■ What the task requires ■
Below is a block of entries; repeat all of it exactly but omit the pictures.

■ Extracted information ■
....

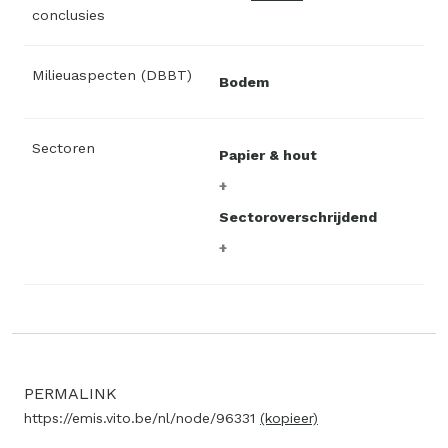
conclusies
Milieuaspecten (DBBT)
Bodem
Sectoren
Papier & hout
Sectoroverschrijdend
PERMALINK
https://emis.vito.be/nl/node/96331
(kopieer)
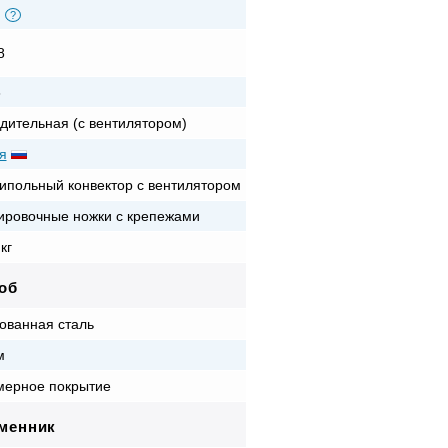
?
8
8
дительная (с вентилятором)
я
ипольный конвектор с вентилятором
ировочные ножки с крепежами
кг
об
ованная сталь
м
ерное покрытие
менник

....

■ Response box ■
conclusies
Milieuaspecten (DBBT)
Bodem
Sectoren
Papier & hout
Sectoroverschrijdend
PERMALINK
https://emis.vito.be/nl/node/96331
(kopieer)
?
8
8
дительная (с вентилятором)
я
ипольный конвектор с вентилятором
ировочные ножки с крепежами
кг
об
ованная сталь
м
ерное покрытие
менник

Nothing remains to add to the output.